▶ _Goal of the exercise_
Exactly as written, retype all of the records that come next.
**********
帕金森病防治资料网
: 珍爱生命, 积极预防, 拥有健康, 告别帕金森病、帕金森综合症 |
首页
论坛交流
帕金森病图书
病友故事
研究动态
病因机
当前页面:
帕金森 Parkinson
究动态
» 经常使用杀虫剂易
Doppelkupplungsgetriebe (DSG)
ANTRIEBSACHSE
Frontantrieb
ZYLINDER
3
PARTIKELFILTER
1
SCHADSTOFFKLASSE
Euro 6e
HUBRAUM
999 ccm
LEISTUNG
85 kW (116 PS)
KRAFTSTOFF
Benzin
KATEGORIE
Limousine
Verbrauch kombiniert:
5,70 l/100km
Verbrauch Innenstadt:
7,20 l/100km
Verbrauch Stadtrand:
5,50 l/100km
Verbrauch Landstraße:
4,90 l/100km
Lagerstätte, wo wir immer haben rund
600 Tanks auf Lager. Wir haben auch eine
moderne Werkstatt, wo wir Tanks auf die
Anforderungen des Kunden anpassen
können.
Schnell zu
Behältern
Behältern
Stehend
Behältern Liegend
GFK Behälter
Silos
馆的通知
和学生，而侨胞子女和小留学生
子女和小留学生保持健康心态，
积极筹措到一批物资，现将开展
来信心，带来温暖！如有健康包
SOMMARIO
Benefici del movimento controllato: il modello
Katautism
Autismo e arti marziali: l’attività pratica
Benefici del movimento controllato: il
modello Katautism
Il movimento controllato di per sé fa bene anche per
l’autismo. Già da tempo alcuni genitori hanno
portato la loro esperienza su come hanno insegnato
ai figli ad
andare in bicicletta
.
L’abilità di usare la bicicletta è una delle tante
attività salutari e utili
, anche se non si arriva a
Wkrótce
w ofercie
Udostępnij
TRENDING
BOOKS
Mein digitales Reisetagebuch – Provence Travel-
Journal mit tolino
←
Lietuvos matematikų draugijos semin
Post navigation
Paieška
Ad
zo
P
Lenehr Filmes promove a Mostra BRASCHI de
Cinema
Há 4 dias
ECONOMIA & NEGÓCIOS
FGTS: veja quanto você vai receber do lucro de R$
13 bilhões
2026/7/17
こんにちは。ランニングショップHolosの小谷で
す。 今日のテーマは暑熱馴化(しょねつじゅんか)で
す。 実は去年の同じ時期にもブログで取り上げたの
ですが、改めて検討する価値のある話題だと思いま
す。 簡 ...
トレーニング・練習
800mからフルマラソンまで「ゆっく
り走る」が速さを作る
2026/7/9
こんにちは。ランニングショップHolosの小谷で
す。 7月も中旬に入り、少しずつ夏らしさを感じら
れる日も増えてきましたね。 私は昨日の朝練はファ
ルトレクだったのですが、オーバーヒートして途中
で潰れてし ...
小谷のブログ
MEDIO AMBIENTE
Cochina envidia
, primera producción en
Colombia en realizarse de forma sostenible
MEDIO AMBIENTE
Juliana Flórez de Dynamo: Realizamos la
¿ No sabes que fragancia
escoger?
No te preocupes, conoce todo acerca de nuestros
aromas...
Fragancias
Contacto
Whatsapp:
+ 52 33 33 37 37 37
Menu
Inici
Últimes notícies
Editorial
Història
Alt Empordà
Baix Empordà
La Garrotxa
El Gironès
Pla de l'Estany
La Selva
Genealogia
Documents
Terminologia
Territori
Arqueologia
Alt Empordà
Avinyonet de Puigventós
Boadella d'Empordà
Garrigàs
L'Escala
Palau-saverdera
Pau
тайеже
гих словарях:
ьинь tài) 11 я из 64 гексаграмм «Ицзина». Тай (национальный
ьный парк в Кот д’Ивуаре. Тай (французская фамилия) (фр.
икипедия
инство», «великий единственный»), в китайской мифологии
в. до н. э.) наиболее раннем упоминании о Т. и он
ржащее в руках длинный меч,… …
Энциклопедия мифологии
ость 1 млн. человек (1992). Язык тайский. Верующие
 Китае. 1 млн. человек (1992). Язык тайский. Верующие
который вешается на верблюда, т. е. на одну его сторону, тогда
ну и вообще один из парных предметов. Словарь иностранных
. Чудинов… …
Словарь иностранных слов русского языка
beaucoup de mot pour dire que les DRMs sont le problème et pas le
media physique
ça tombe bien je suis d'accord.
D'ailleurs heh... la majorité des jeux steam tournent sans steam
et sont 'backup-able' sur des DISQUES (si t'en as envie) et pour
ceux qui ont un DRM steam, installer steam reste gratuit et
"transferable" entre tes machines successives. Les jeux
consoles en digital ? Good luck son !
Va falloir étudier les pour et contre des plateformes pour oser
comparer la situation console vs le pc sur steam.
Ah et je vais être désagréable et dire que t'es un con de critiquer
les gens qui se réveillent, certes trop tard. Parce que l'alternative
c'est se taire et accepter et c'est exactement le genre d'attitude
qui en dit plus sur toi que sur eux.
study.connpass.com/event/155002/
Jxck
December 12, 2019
**********
▶ _Result of this task_
帕金森病防治资料网
: 珍爱生命, 积极预防, 拥有健康, 告别帕金森病、帕金森综合症 |
首页
论坛交流
帕金森病图书
病友故事
研究动态
病因机
当前页面:
帕金森 Parkinson
究动态
» 经常使用杀虫剂易
Doppelkupplungsgetriebe (DSG)
ANTRIEBSACHSE
Frontantrieb
ZYLINDER
3
PARTIKELFILTER
1
SCHADSTOFFKLASSE
Euro 6e
HUBRAUM
999 ccm
LEISTUNG
85 kW (116 PS)
KRAFTSTOFF
Benzin
KATEGORIE
Limousine
Verbrauch kombiniert:
5,70 l/100km
Verbrauch Innenstadt:
7,20 l/100km
Verbrauch Stadtrand:
5,50 l/100km
Verbrauch Landstraße:
4,90 l/100km
Lagerstätte, wo wir immer haben rund
600 Tanks auf Lager. Wir haben auch eine
moderne Werkstatt, wo wir Tanks auf die
Anforderungen des Kunden anpassen
können.
Schnell zu
Behältern
Behältern
Stehend
Behältern Liegend
GFK Behälter
Silos
馆的通知
和学生，而侨胞子女和小留学生
子女和小留学生保持健康心态，
积极筹措到一批物资，现将开展
来信心，带来温暖！如有健康包
SOMMARIO
Benefici del movimento controllato: il modello
Katautism
Autismo e arti marziali: l’attività pratica
Benefici del movimento controllato: il
modello Katautism
Il movimento controllato di per sé fa bene anche per
l’autismo. Già da tempo alcuni genitori hanno
portato la loro esperienza su come hanno insegnato
ai figli ad
andare in bicicletta
.
L’abilità di usare la bicicletta è una delle tante
attività salutari e utili
, anche se non si arriva a
Wkrótce
w ofercie
Udostępnij
TRENDING
BOOKS
Mein digitales Reisetagebuch – Provence Travel-
Journal mit tolino
←
Lietuvos matematikų draugijos semin
Post navigation
Paieška
Ad
zo
P
Lenehr Filmes promove a Mostra BRASCHI de
Cinema
Há 4 dias
ECONOMIA & NEGÓCIOS
FGTS: veja quanto você vai receber do lucro de R$
13 bilhões
2026/7/17
こんにちは。ランニングショップHolosの小谷で
す。 今日のテーマは暑熱馴化(しょねつじゅんか)で
す。 実は去年の同じ時期にもブログで取り上げたの
ですが、改めて検討する価値のある話題だと思いま
す。 簡 ...
トレーニング・練習
800mからフルマラソンまで「ゆっく
り走る」が速さを作る
2026/7/9
こんにちは。ランニングショップHolosの小谷で
す。 7月も中旬に入り、少しずつ夏らしさを感じら
れる日も増えてきましたね。 私は昨日の朝練はファ
ルトレクだったのですが、オーバーヒートして途中
で潰れてし ...
小谷のブログ
MEDIO AMBIENTE
Cochina envidia
, primera producción en
Colombia en realizarse de forma sostenible
MEDIO AMBIENTE
Juliana Flórez de Dynamo: Realizamos la
¿ No sabes que fragancia
escoger?
No te preocupes, conoce todo acerca de nuestros
aromas...
Fragancias
Contacto
Whatsapp:
+ 52 33 33 37 37 37
Menu
Inici
Últimes notícies
Editorial
Història
Alt Empordà
Baix Empordà
La Garrotxa
El Gironès
Pla de l'Estany
La Selva
Genealogia
Documents
Terminologia
Territori
Arqueologia
Alt Empordà
Avinyonet de Puigventós
Boadella d'Empordà
Garrigàs
L'Escala
Palau-saverdera
Pau
тайеже
гих словарях:
ьинь tài) 11 я из 64 гексаграмм «Ицзина». Тай (национальный
ьный парк в Кот д’Ивуаре. Тай (французская фамилия) (фр.
икипедия
инство», «великий единственный»), в китайской мифологии
в. до н. э.) наиболее раннем упоминании о Т. и он
ржащее в руках длинный меч,… …
Энциклопедия мифологии
ость 1 млн. человек (1992). Язык тайский. Верующие
 Китае. 1 млн. человек (1992). Язык тайский. Верующие
который вешается на верблюда, т. е. на одну его сторону, тогда
ну и вообще один из парных предметов. Словарь иностранных
. Чудинов… …
Словарь иностранных слов русского языка
beaucoup de mot pour dire que les DRMs sont le problème et pas le
media physique
ça tombe bien je suis d'accord.
D'ailleurs heh... la majorité des jeux steam tournent sans steam
et sont 'backup-able' sur des DISQUES (si t'en as envie) et pour
ceux qui ont un DRM steam, installer steam reste gratuit et
"transferable" entre tes machines successives. Les jeux
consoles en digital ? Good luck son !
Va falloir étudier les pour et contre des plateformes pour oser
comparer la situation console vs le pc sur steam.
Ah et je vais être désagréable et dire que t'es un con de critiquer
les gens qui se réveillent, certes trop tard. Parce que l'alternative
c'est se taire et accepter et c'est exactement le genre d'attitude
qui en dit plus sur toi que sur eux.
study.connpass.com/event/155002/
Jxck
December 12, 2019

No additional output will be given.